Data entries
-------------------------

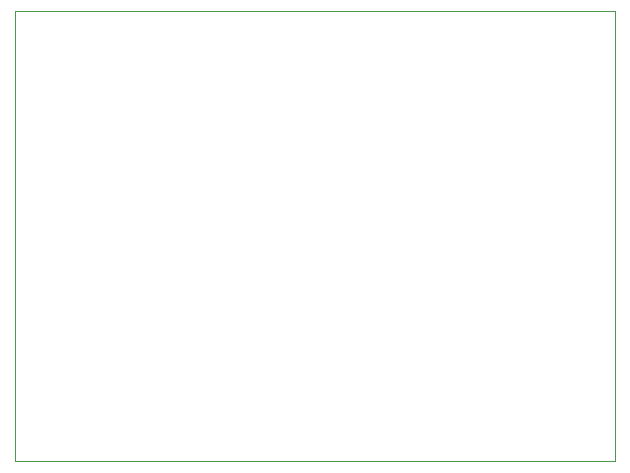
<source format=gbr>
%TF.GenerationSoftware,KiCad,Pcbnew,8.0.1-8.0.1-1~ubuntu22.04.1*%
%TF.CreationDate,2024-05-16T15:07:57-04:00*%
%TF.ProjectId,block-diagram-alex,626c6f63-6b2d-4646-9961-6772616d2d61,rev?*%
%TF.SameCoordinates,Original*%
%TF.FileFunction,Profile,NP*%
%FSLAX46Y46*%
G04 Gerber Fmt 4.6, Leading zero omitted, Abs format (unit mm)*
G04 Created by KiCad (PCBNEW 8.0.1-8.0.1-1~ubuntu22.04.1) date 2024-05-16 15:07:57*
%MOMM*%
%LPD*%
G01*
G04 APERTURE LIST*
%TA.AperFunction,Profile*%
%ADD10C,0.050000*%
%TD*%
G04 APERTURE END LIST*
D10*
X170180000Y-109220000D02*
X119380000Y-109220000D01*
X119380000Y-109220000D02*
X119380000Y-71120000D01*
X170180000Y-71120000D02*
X170180000Y-109220000D01*
X119380000Y-71120000D02*
X170180000Y-71120000D01*
M02*

</source>
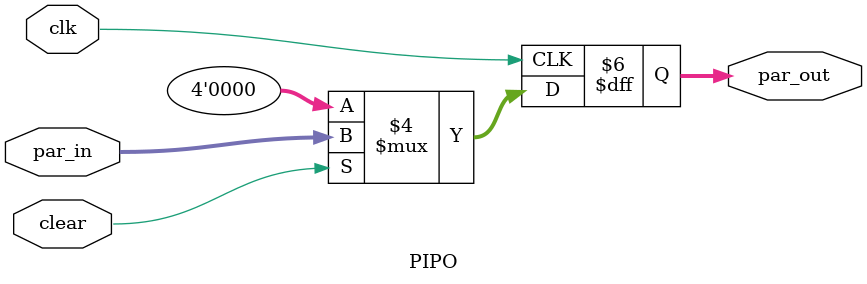
<source format=v>
`timescale 1ns / 1ps




module PIPO(
input [3:0] par_in,
input clk,
input clear,
output reg [3:0] par_out
);

always @(posedge clk) begin
    if(~clear)
        par_out<=0;
    else 
        par_out<=par_in;
end 
endmodule
</source>
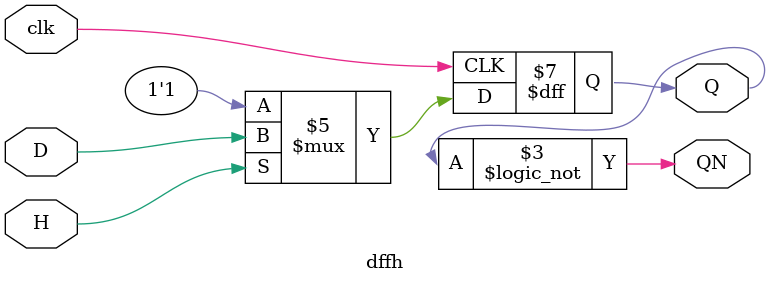
<source format=v>
module dffh(D,clk,H,Q,QN);
input D;      
input clk;   
input H;      
output reg Q;     
output reg QN; 

always @(posedge clk) 

begin
	if (H == 1'b0) begin // sync. set active low
            Q <= 1'b1;
	end
	else begin
            Q <= D; 
        end
end 

assign QN = !Q;

endmodule 

</source>
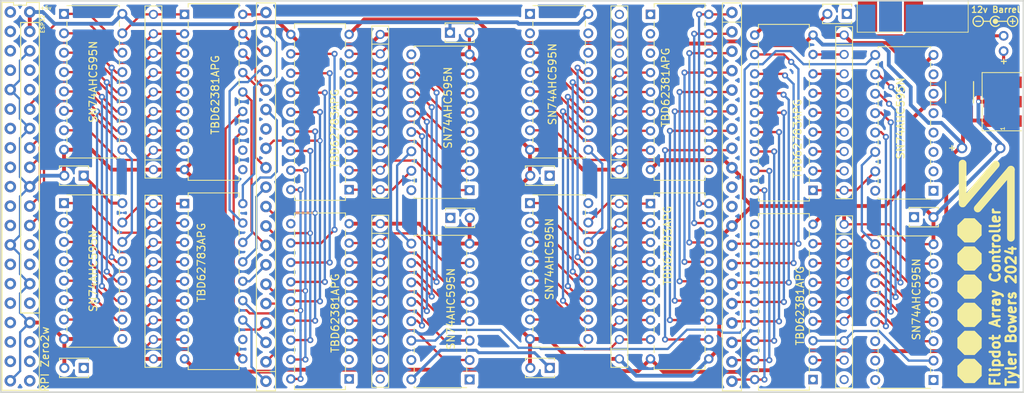
<source format=kicad_pcb>
(kicad_pcb
	(version 20240108)
	(generator "pcbnew")
	(generator_version "8.0")
	(general
		(thickness 1.6)
		(legacy_teardrops no)
	)
	(paper "A4")
	(layers
		(0 "F.Cu" signal)
		(1 "In1.Cu" signal)
		(2 "In2.Cu" signal)
		(31 "B.Cu" signal)
		(32 "B.Adhes" user "B.Adhesive")
		(33 "F.Adhes" user "F.Adhesive")
		(34 "B.Paste" user)
		(35 "F.Paste" user)
		(36 "B.SilkS" user "B.Silkscreen")
		(37 "F.SilkS" user "F.Silkscreen")
		(38 "B.Mask" user)
		(39 "F.Mask" user)
		(40 "Dwgs.User" user "User.Drawings")
		(41 "Cmts.User" user "User.Comments")
		(42 "Eco1.User" user "User.Eco1")
		(43 "Eco2.User" user "User.Eco2")
		(44 "Edge.Cuts" user)
		(45 "Margin" user)
		(46 "B.CrtYd" user "B.Courtyard")
		(47 "F.CrtYd" user "F.Courtyard")
		(48 "B.Fab" user)
		(49 "F.Fab" user)
		(50 "User.1" user)
		(51 "User.2" user)
		(52 "User.3" user)
		(53 "User.4" user)
		(54 "User.5" user)
		(55 "User.6" user)
		(56 "User.7" user)
		(57 "User.8" user)
		(58 "User.9" user)
	)
	(setup
		(stackup
			(layer "F.SilkS"
				(type "Top Silk Screen")
			)
			(layer "F.Paste"
				(type "Top Solder Paste")
			)
			(layer "F.Mask"
				(type "Top Solder Mask")
				(thickness 0.01)
			)
			(layer "F.Cu"
				(type "copper")
				(thickness 0.035)
			)
			(layer "dielectric 1"
				(type "prepreg")
				(thickness 0.1)
				(material "FR4")
				(epsilon_r 4.5)
				(loss_tangent 0.02)
			)
			(layer "In1.Cu"
				(type "copper")
				(thickness 0.035)
			)
			(layer "dielectric 2"
				(type "core")
				(thickness 1.24)
				(material "FR4")
				(epsilon_r 4.5)
				(loss_tangent 0.02)
			)
			(layer "In2.Cu"
				(type "copper")
				(thickness 0.035)
			)
			(layer "dielectric 3"
				(type "prepreg")
				(thickness 0.1)
				(material "FR4")
				(epsilon_r 4.5)
				(loss_tangent 0.02)
			)
			(layer "B.Cu"
				(type "copper")
				(thickness 0.035)
			)
			(layer "B.Mask"
				(type "Bottom Solder Mask")
				(thickness 0.01)
			)
			(layer "B.Paste"
				(type "Bottom Solder Paste")
			)
			(layer "B.SilkS"
				(type "Bottom Silk Screen")
			)
			(copper_finish "None")
			(dielectric_constraints no)
		)
		(pad_to_mask_clearance 0)
		(allow_soldermask_bridges_in_footprints no)
		(pcbplotparams
			(layerselection 0x00010fc_ffffffff)
			(plot_on_all_layers_selection 0x0000000_00000000)
			(disableapertmacros no)
			(usegerberextensions yes)
			(usegerberattributes no)
			(usegerberadvancedattributes no)
			(creategerberjobfile no)
			(dashed_line_dash_ratio 12.000000)
			(dashed_line_gap_ratio 3.000000)
			(svgprecision 4)
			(plotframeref no)
			(viasonmask no)
			(mode 1)
			(useauxorigin no)
			(hpglpennumber 1)
			(hpglpenspeed 20)
			(hpglpendiameter 15.000000)
			(pdf_front_fp_property_popups yes)
			(pdf_back_fp_property_popups yes)
			(dxfpolygonmode yes)
			(dxfimperialunits yes)
			(dxfusepcbnewfont yes)
			(psnegative no)
			(psa4output no)
			(plotreference yes)
			(plotvalue no)
			(plotfptext yes)
			(plotinvisibletext no)
			(sketchpadsonfab no)
			(subtractmaskfromsilk yes)
			(outputformat 1)
			(mirror no)
			(drillshape 0)
			(scaleselection 1)
			(outputdirectory "gerbers/")
		)
	)
	(net 0 "")
	(footprint "Luminator:TBD62381APG" (layer "F.Cu") (at 190.85 149.12 180))
	(footprint "FDA:CAP_YX_5X11_RUB" (layer "F.Cu") (at 215.76 106.13565 90))
	(footprint "Luminator:8x10 R Array" (layer "F.Cu") (at 134.284 103.955))
	(footprint "FDA:10uf cap" (layer "F.Cu") (at 94.27 147.6 180))
	(footprint "Luminator:8x10 R Array" (layer "F.Cu") (at 194.914 128.8))
	(footprint "FDA:CAP_YX_10X16_RUB" (layer "F.Cu") (at 210.32 118.82))
	(footprint "FDA:PJ-002A-F" (layer "F.Cu") (at 200.98 101.59 90))
	(footprint "Luminator:8x10 R Array" (layer "F.Cu") (at 165.541 121.65 180))
	(footprint "FDA:10uf cap" (layer "F.Cu") (at 155.16 122.44 180))
	(footprint "FDA:R78E5-FD" (layer "F.Cu") (at 215.605 112.76 -90))
	(footprint "Luminator:SN74AHC595N" (layer "F.Cu") (at 202.788 125.371 180))
	(footprint "Luminator:TBD62783APG" (layer "F.Cu") (at 190.85 124.355 180))
	(footprint "FDA:10uf cap" (layer "F.Cu") (at 205.32 127.87))
	(footprint "FDA:SIP-20" (layer "F.Cu") (at 119.35 125.21 90))
	(footprint "FDA:10uf cap" (layer "F.Cu") (at 155.17 147.6 180))
	(footprint "FDA:10uf cap" (layer "F.Cu") (at 94.26 122.44 180))
	(footprint "Luminator:SN74AHC595N" (layer "F.Cu") (at 157.667 125.079))
	(footprint "Luminator:TBD62381APG" (layer "F.Cu") (at 169.605 101.33))
	(footprint "FDA:0ZCG_BEL" (layer "F.Cu") (at 210 111.53 90))
	(footprint "Luminator:SN74AHC595N"
		(layer "F.Cu")
		(uuid "8a87fd01
... [1263005 chars truncated]
</source>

-------------------------

**DIRECTIVE**
Using the data above, write out every line exactly, leaving the images behind.

**EXERCISE ANSWER**
<source format=gbr>
%TF.GenerationSoftware,KiCad,Pcbnew,8.0.1-8.0.1-1~ubuntu22.04.1*%
%TF.CreationDate,2024-05-16T15:07:57-04:00*%
%TF.ProjectId,block-diagram-alex,626c6f63-6b2d-4646-9961-6772616d2d61,rev?*%
%TF.SameCoordinates,Original*%
%TF.FileFunction,Profile,NP*%
%FSLAX46Y46*%
G04 Gerber Fmt 4.6, Leading zero omitted, Abs format (unit mm)*
G04 Created by KiCad (PCBNEW 8.0.1-8.0.1-1~ubuntu22.04.1) date 2024-05-16 15:07:57*
%MOMM*%
%LPD*%
G01*
G04 APERTURE LIST*
%TA.AperFunction,Profile*%
%ADD10C,0.050000*%
%TD*%
G04 APERTURE END LIST*
D10*
X170180000Y-109220000D02*
X119380000Y-109220000D01*
X119380000Y-109220000D02*
X119380000Y-71120000D01*
X170180000Y-71120000D02*
X170180000Y-109220000D01*
X119380000Y-71120000D02*
X170180000Y-71120000D01*
M02*

</source>
<source format=v>
`timescale 1ns / 1ps




module PIPO(
input [3:0] par_in,
input clk,
input clear,
output reg [3:0] par_out
);

always @(posedge clk) begin
    if(~clear)
        par_out<=0;
    else 
        par_out<=par_in;
end 
endmodule
</source>
<source format=v>
module dffh(D,clk,H,Q,QN);
input D;      
input clk;   
input H;      
output reg Q;     
output reg QN; 

always @(posedge clk) 

begin
	if (H == 1'b0) begin // sync. set active low
            Q <= 1'b1;
	end
	else begin
            Q <= D; 
        end
end 

assign QN = !Q;

endmodule 

</source>
<source format=kicad_pcb>
(kicad_pcb
	(version 20240108)
	(generator "pcbnew")
	(generator_version "8.0")
	(general
		(thickness 1.6)
		(legacy_teardrops no)
	)
	(paper "A4")
	(layers
		(0 "F.Cu" signal)
		(1 "In1.Cu" signal)
		(2 "In2.Cu" signal)
		(31 "B.Cu" signal)
		(32 "B.Adhes" user "B.Adhesive")
		(33 "F.Adhes" user "F.Adhesive")
		(34 "B.Paste" user)
		(35 "F.Paste" user)
		(36 "B.SilkS" user "B.Silkscreen")
		(37 "F.SilkS" user "F.Silkscreen")
		(38 "B.Mask" user)
		(39 "F.Mask" user)
		(40 "Dwgs.User" user "User.Drawings")
		(41 "Cmts.User" user "User.Comments")
		(42 "Eco1.User" user "User.Eco1")
		(43 "Eco2.User" user "User.Eco2")
		(44 "Edge.Cuts" user)
		(45 "Margin" user)
		(46 "B.CrtYd" user "B.Courtyard")
		(47 "F.CrtYd" user "F.Courtyard")
		(48 "B.Fab" user)
		(49 "F.Fab" user)
		(50 "User.1" user)
		(51 "User.2" user)
		(52 "User.3" user)
		(53 "User.4" user)
		(54 "User.5" user)
		(55 "User.6" user)
		(56 "User.7" user)
		(57 "User.8" user)
		(58 "User.9" user)
	)
	(setup
		(stackup
			(layer "F.SilkS"
				(type "Top Silk Screen")
			)
			(layer "F.Paste"
				(type "Top Solder Paste")
			)
			(layer "F.Mask"
				(type "Top Solder Mask")
				(thickness 0.01)
			)
			(layer "F.Cu"
				(type "copper")
				(thickness 0.035)
			)
			(layer "dielectric 1"
				(type "prepreg")
				(thickness 0.1)
				(material "FR4")
				(epsilon_r 4.5)
				(loss_tangent 0.02)
			)
			(layer "In1.Cu"
				(type "copper")
				(thickness 0.035)
			)
			(layer "dielectric 2"
				(type "core")
				(thickness 1.24)
				(material "FR4")
				(epsilon_r 4.5)
				(loss_tangent 0.02)
			)
			(layer "In2.Cu"
				(type "copper")
				(thickness 0.035)
			)
			(layer "dielectric 3"
				(type "prepreg")
				(thickness 0.1)
				(material "FR4")
				(epsilon_r 4.5)
				(loss_tangent 0.02)
			)
			(layer "B.Cu"
				(type "copper")
				(thickness 0.035)
			)
			(layer "B.Mask"
				(type "Bottom Solder Mask")
				(thickness 0.01)
			)
			(layer "B.Paste"
				(type "Bottom Solder Paste")
			)
			(layer "B.SilkS"
				(type "Bottom Silk Screen")
			)
			(copper_finish "None")
			(dielectric_constraints no)
		)
		(pad_to_mask_clearance 0)
		(allow_soldermask_bridges_in_footprints no)
		(pcbplotparams
			(layerselection 0x00010fc_ffffffff)
			(plot_on_all_layers_selection 0x0000000_00000000)
			(disableapertmacros no)
			(usegerberextensions yes)
			(usegerberattributes no)
			(usegerberadvancedattributes no)
			(creategerberjobfile no)
			(dashed_line_dash_ratio 12.000000)
			(dashed_line_gap_ratio 3.000000)
			(svgprecision 4)
			(plotframeref no)
			(viasonmask no)
			(mode 1)
			(useauxorigin no)
			(hpglpennumber 1)
			(hpglpenspeed 20)
			(hpglpendiameter 15.000000)
			(pdf_front_fp_property_popups yes)
			(pdf_back_fp_property_popups yes)
			(dxfpolygonmode yes)
			(dxfimperialunits yes)
			(dxfusepcbnewfont yes)
			(psnegative no)
			(psa4output no)
			(plotreference yes)
			(plotvalue no)
			(plotfptext yes)
			(plotinvisibletext no)
			(sketchpadsonfab no)
			(subtractmaskfromsilk yes)
			(outputformat 1)
			(mirror no)
			(drillshape 0)
			(scaleselection 1)
			(outputdirectory "gerbers/")
		)
	)
	(net 0 "")
	(footprint "Luminator:TBD62381APG" (layer "F.Cu") (at 190.85 149.12 180))
	(footprint "FDA:CAP_YX_5X11_RUB" (layer "F.Cu") (at 215.76 106.13565 90))
	(footprint "Luminator:8x10 R Array" (layer "F.Cu") (at 134.284 103.955))
	(footprint "FDA:10uf cap" (layer "F.Cu") (at 94.27 147.6 180))
	(footprint "Luminator:8x10 R Array" (layer "F.Cu") (at 194.914 128.8))
	(footprint "FDA:CAP_YX_10X16_RUB" (layer "F.Cu") (at 210.32 118.82))
	(footprint "FDA:PJ-002A-F" (layer "F.Cu") (at 200.98 101.59 90))
	(footprint "Luminator:8x10 R Array" (layer "F.Cu") (at 165.541 121.65 180))
	(footprint "FDA:10uf cap" (layer "F.Cu") (at 155.16 122.44 180))
	(footprint "FDA:R78E5-FD" (layer "F.Cu") (at 215.605 112.76 -90))
	(footprint "Luminator:SN74AHC595N" (layer "F.Cu") (at 202.788 125.371 180))
	(footprint "Luminator:TBD62783APG" (layer "F.Cu") (at 190.85 124.355 180))
	(footprint "FDA:10uf cap" (layer "F.Cu") (at 205.32 127.87))
	(footprint "FDA:SIP-20" (layer "F.Cu") (at 119.35 125.21 90))
	(footprint "FDA:10uf cap" (layer "F.Cu") (at 155.17 147.6 180))
	(footprint "FDA:10uf cap" (layer "F.Cu") (at 94.26 122.44 180))
	(footprint "Luminator:SN74AHC595N" (layer "F.Cu") (at 157.667 125.079))
	(footprint "Luminator:TBD62381APG" (layer "F.Cu") (at 169.605 101.33))
	(footprint "FDA:0ZCG_BEL" (layer "F.Cu") (at 210 111.53 90))
	(footprint "Luminator:SN74AHC595N"
		(layer "F.Cu")
		(uuid "8a87fd01
... [1263005 chars truncated]
</source>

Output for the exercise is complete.